Beh, è quello che ho fatto. Ho letto “Gente sbagliata” chi sia l’autore non m’interessa ed il romanzo te lo fa dimenticare. Un romanzo, logicamente ben scritto, ma dalla costruzione originale e con dei protagonisti che scardinano il comune sentire per lasciare spazio alla normalità. Prima indagine di Jacopo Ravecca, una specie di Maigret italiano, sempre a mangiar focacce, sbrindellato a confronto del sottoposto Rapisarda che si veste sempre di tutto punto. Ravecca è un uomo che indaga e sta bene nella sua pelle. Non ha bisogno di niente.

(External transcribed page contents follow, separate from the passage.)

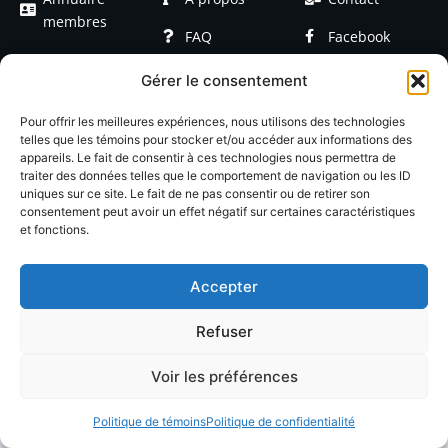
membres
FAQ
Facebook
Devenir
Formations
Linkedin
Gérer le consentement
membre
Événements
Blog / Articles
Pour offrir les meilleures expériences, nous utilisons des technologies
telles que les témoins pour stocker et/ou accéder aux informations des
appareils. Le fait de consentir à ces technologies nous permettra de
traiter des données telles que le comportement de navigation ou les ID
uniques sur ce site. Le fait de ne pas consentir ou de retirer son
consentement peut avoir un effet négatif sur certaines caractéristiques
et fonctions.
© 2026 LACOP Tous droits réservés | propulsé par
Nexlab
|
Cookies
|
Confidentialté
Accepter
Refuser
Voir les préférences
Politique de témoins
Politique de confidentialité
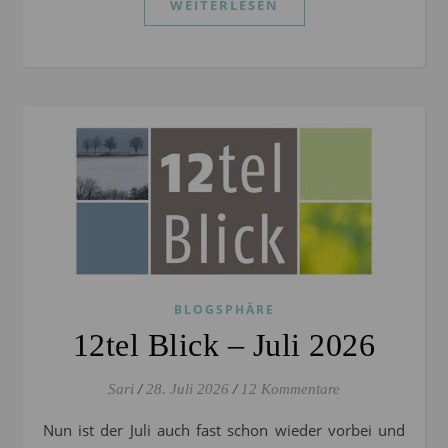
WEITERLESEN
BLOGSPHÄRE
12tel Blick – Juli 2026
Sari
/
28. Juli 2026
/
12 Kommentare
Nun ist der Juli auch fast schon wieder vorbei und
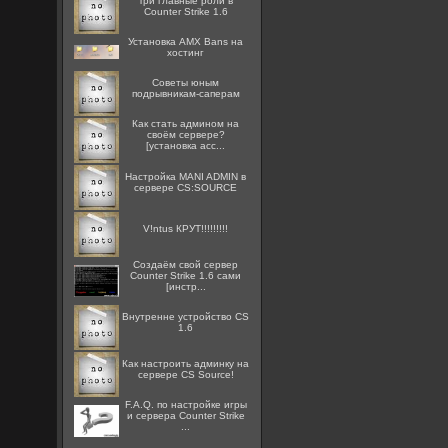
Три главные роли в
Counter Strike 1.6
Установка AMX Bans на
хостинг
Советы юным
подрывникам-саперам
Как стать админом на
своём сервере?
[установка acc...
Настройка MANI ADMIN в
сервере CS:SOURCE
V!ntus КРУТ!!!!!!!!!
Создаём свой сервер
Counter Strike 1.6 сами
[инстр...
Внутренне устройство CS
1.6
Как настроить админку на
сервере CS Source!
F.A.Q. по настройке игры
и сервера Counter Strike
...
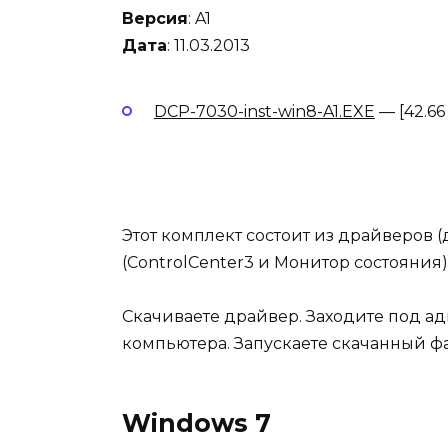
Версия
: A1
Дата
: 11.03.2013
DCP-7030-inst-win8-A1.EXE
— [42.66
Этот комплект состоит из драйверов (
(ControlCenter3 и Монитор состояния
Скачиваете драйвер. Заходите под а
компьютера.
Запускаете скачанный ф
Windows 7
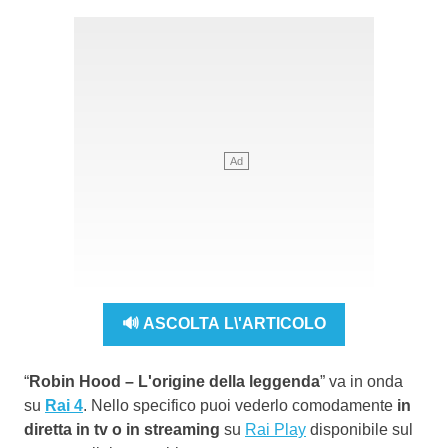
🔊 ASCOLTA L\'ARTICOLO
“
Robin Hood – L'origine della leggenda
” va in onda
su
Rai 4
. Nello specifico puoi vederlo comodamente
in
diretta in tv o in streaming
su
Rai Play
disponibile sul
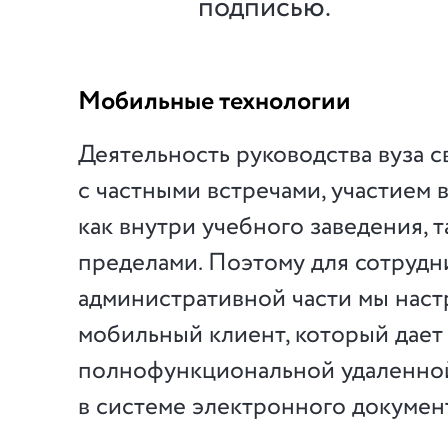
подписью.
Мобильные технологии
Деятельность руководства вуза с
с частными встречами, участием 
как внутри учебного заведения, та
пределами. Поэтому для сотрудн
административной части мы нас
мобильный клиент, который дает
полнофункциональной удаленно
в системе электронного докумен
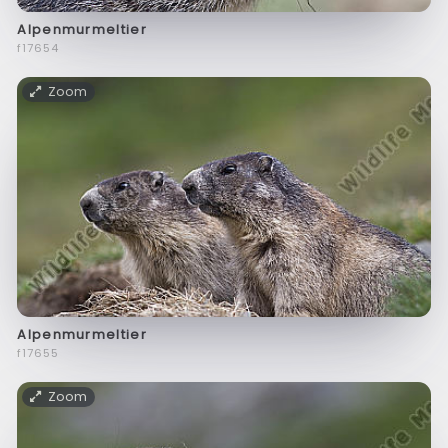
Alpenmurmeltier
f17654
Zoom
Alpenmurmeltier
f17655
Zoom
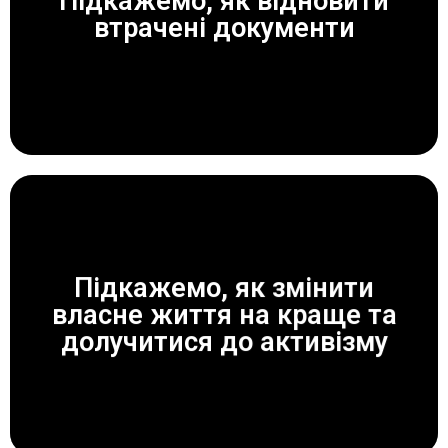
Підкажемо, як відновити
ЗАВЖДИ ДОПОМОЖЕМО!
втрачені документи
Підкажемо, як змінити
власне життя на краще та
ЗАВЖДИ ДОПОМОЖЕМО!
долучитися до активізму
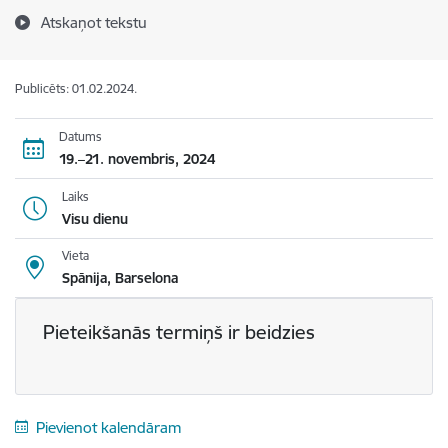
Atskaņot tekstu
Publicēts: 01.02.2024.
Datums
19.–21. novembris, 2024
Laiks
Visu dienu
Vieta
Spānija, Barselona
Pieteikšanās termiņš ir beidzies
Pievienot kalendāram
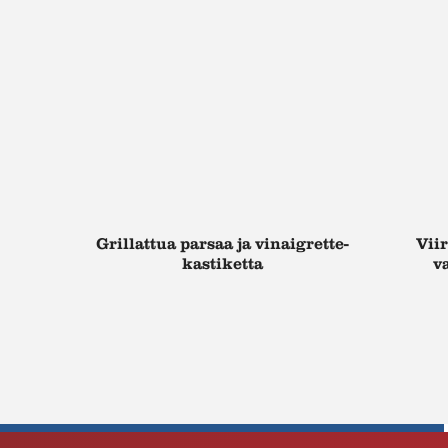
Grillattua parsaa ja vinaigrette-
Vii
kastiketta
v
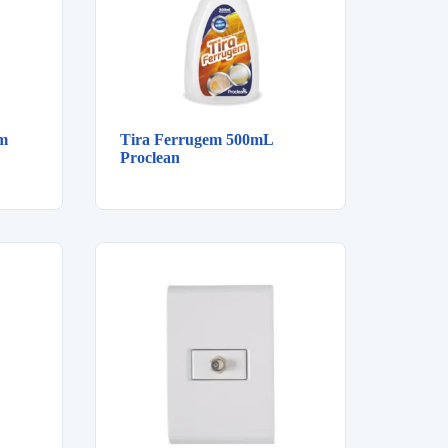
m
Tira Ferrugem 500mL
Proclean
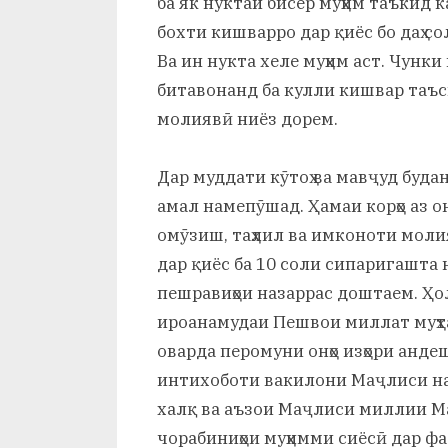
ба як нуктаи бисёр муҳим таъкид 
бохти кишварро дар қиёс бо даҳ с
Ва ин нукта хеле муҳим аст. Чунки
битавонанд ба кулли кишвар таъс
молиявӣ ниёз дорем.
Дар муддати кӯтоҳ ва мавҷуд буда
амал намепӯшад. Ҳамаи корҳо аз он
омӯзиш, таҳлил ва имконоти молия
дар қиёс ба 10 соли сипаригашта н
пешравиҳои назаррас доштаем. Ҳо
ироанамудаи Пешвои миллат муҳта
оварда перомуни онҳо изҳори андеш
интихоботи вакилони Маҷлиси на
халқ ва аъзои Маҷлиси миллии М
чорабиниҳои муҳимми сиёсӣ дар фа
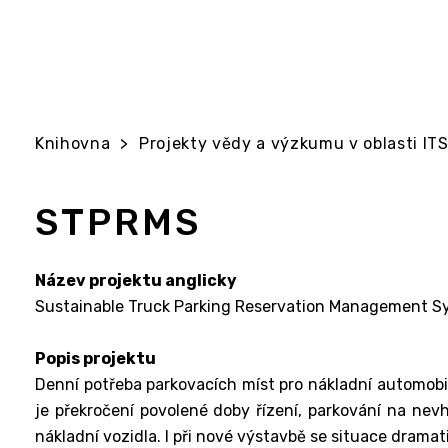
Knihovna
>
Projekty vědy a výzkumu v oblasti ITS 
STPRMS
Název projektu anglicky
Sustainable Truck Parking Reservation Management S
Popis projektu
Denní potřeba parkovacích míst pro nákladní automobily
je překročení povolené doby řízení, parkování na ne
nákladní vozidla. I při nové výstavbě se situace drama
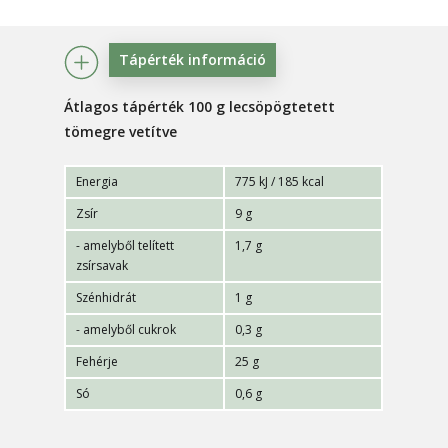
Tápérték információ
Átlagos tápérték 100 g lecsöpögtetett
tömegre vetítve
Energia
775 kJ / 185 kcal
Zsír
9 g
- amelyből telített
1,7 g
zsírsavak
Szénhidrát
1 g
- amelyből cukrok
0,3 g
Fehérje
25 g
Só
0,6 g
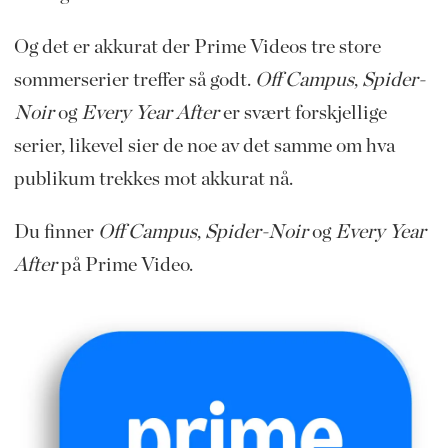
Og det er akkurat der Prime Videos tre store
sommerserier treffer så godt.
Off Campus
,
Spider-
Noir
og
Every Year After
er svært forskjellige
serier, likevel sier de noe av det samme om hva
publikum trekkes mot akkurat nå.
Du finner
Off Campus
,
Spider-Noir
og
Every Year
After
på Prime Video.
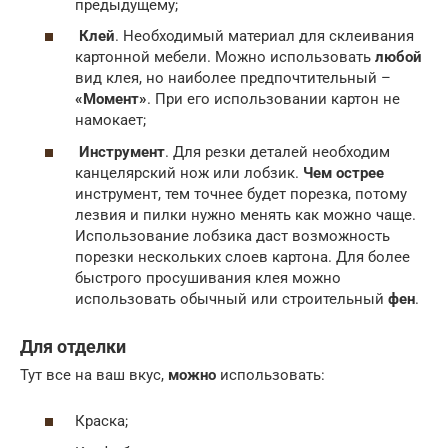
предыдущему;
Клей
. Необходимый материал для склеивания
картонной мебели. Можно использовать
любой
вид клея, но наиболее предпочтительный –
«Момент»
. При его использовании картон не
намокает;
Инструмент
. Для резки деталей необходим
канцелярский нож или лобзик.
Чем острее
инструмент, тем точнее будет порезка, потому
лезвия и пилки нужно менять как можно чаще.
Использование лобзика даст возможность
порезки нескольких слоев картона. Для более
быстрого просушивания клея можно
использовать обычный или строительный
фен
.
Для отделки
Тут все на ваш вкус,
можно
использовать:
Краска;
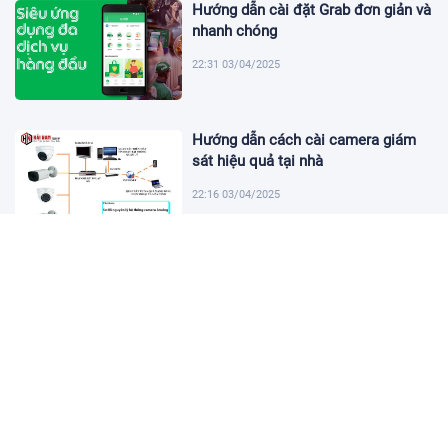
Hướng dẫn cài đặt Grab đơn giản và
nhanh chóng
22:31 03/04/2025
Hướng dẫn cách cài camera giám
sát hiệu quả tại nhà
22:16 03/04/2025
Khám Phá Micro Cài Áo: Giải Pháp
Thu Âm Tiện Lợi
22:01 03/04/2025
Hướng dẫn tạo USB cài win 11 đơn
giản và nhanh chóng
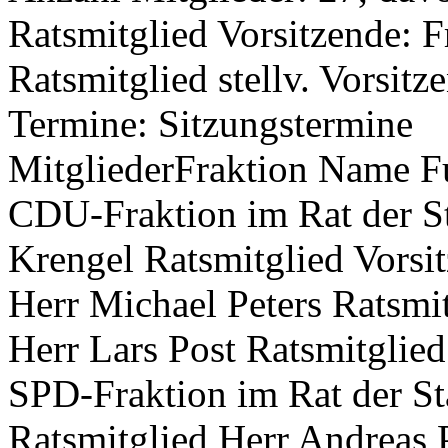
Ratsmitglied Vorsitzende: 
Ratsmitglied stellv. Vorsit
Termine: Sitzungstermine
MitgliederFraktion Name Fu
CDU-Fraktion im Rat der St
Krengel Ratsmitglied Vorsi
Herr Michael Peters Ratsmi
Herr Lars Post Ratsmitglie
SPD-Fraktion im Rat der St
Ratsmitglied Herr Andreas 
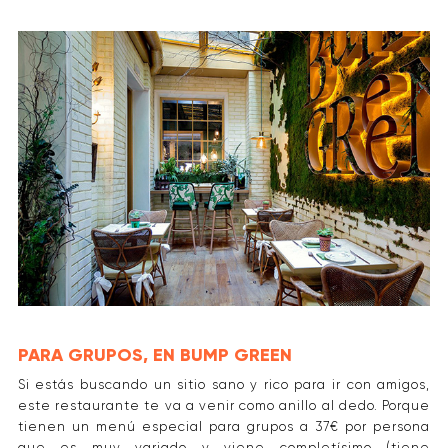
PARA GRUPOS, EN BUMP GREEN
Si estás buscando un sitio sano y rico para ir con amigos,
este restaurante te va a venir como anillo al dedo. Porque
tienen un menú especial para grupos a 37€ por persona
que es muy variado y viene completísimo (tiene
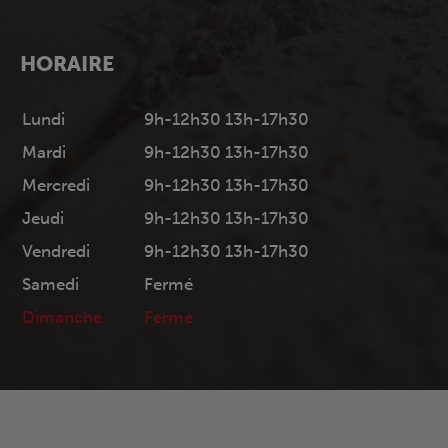
HORAIRE
Lundi
9h-12h30 13h-17h30
Mardi
9h-12h30 13h-17h30
Mercredi
9h-12h30 13h-17h30
Jeudi
9h-12h30 13h-17h30
Vendredi
9h-12h30 13h-17h30
Samedi
Fermé
Dimanche
Fermé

Un matrimonio felice con Dafne, fotografa, una città dove fuggire, Genova, ed un appartamento in centro a Milano che rimane il suo brodo primordiale.

La trama è veramente frutto della lettura dei grandi classici da parte dello scrittore, ha saputo dividere quello che è innovazione dallo stantio. Nel suo atteggiamento classico da poliziesco, Piras dà la svolta innovativa che fa sempre piacere. Esiste un tema centrale che coinvolge tutti. In questo romanzo è la solitudine, non vista come l’essere soli ma come l’essenza che si può ricercare anche essendo in mezzo ad una pletora di persone. La solitudine diventa per il commissario e per la vittima parte fondante del proprio essere. Un punto dal quale ricominciare ad essere noi stessi.

Molto interessante l’incipit, il capitolo iniziale e quello finale che sembrano raccontarci qualcosa di trovato, quasi rubato. La storia non vuole essere dell’autore, ma una trasposizione da quel libretto trovato in biblioteca. Per quanto riguarda la storia, le carte vengono messe subito sul tavolo, l’unica cosa che ci tiene nascosto è l’assassino, ma basta poco, una decina di pagine e l’autore mischia tutto. Fa sorgere nei lettori il dubbio, lo stesso che attanaglia Ravecca che a differenza dei classici è a conoscenza di poco rispetto a noi. Noi sappiamo molto, ma quello che sappiamo è vero? Questo lo potrete conoscere solo leggendo.

Un esordio per Ravecca veramente non semplice da eguagliare. Difficile è per l’autore cercare di trovare lo stesso piglio emotivo, psicologico che è riuscito ad esacerbare nella prima indagine, come caratteristica dei protagonisti. E’ con la sua scrittura senza fronzoli che l’autore ci avvinghia alla narrazione. Un’avventura che segna in modo significativo l’esordio di Ravecca.

Qualche tempo fa, mentre studiavo in una delle sale della Biblioteca Nazionale di Brera, a Milano, di fronte a me si sedette un uomo dalla statura simile alla mia, con una barba speculare a quella che porto io e i capelli solo una tonalità più chiari. Di corporatura era, forse, appena più sottile di me. Circa a metà mattina mi alzai per prendere un caffè al bar; quando tornai l’uomo era sparito. Al suo posto trovai un quaderno con la copertina rossa, le pagine scritte con una grafia fitta e comprensibile, accompagnato da alcuni fogli sparsi, che erano frutto della scrittura di un’altra persona. Probabilmente lo aveva dimenticato perché era dovuto andarsene di fretta.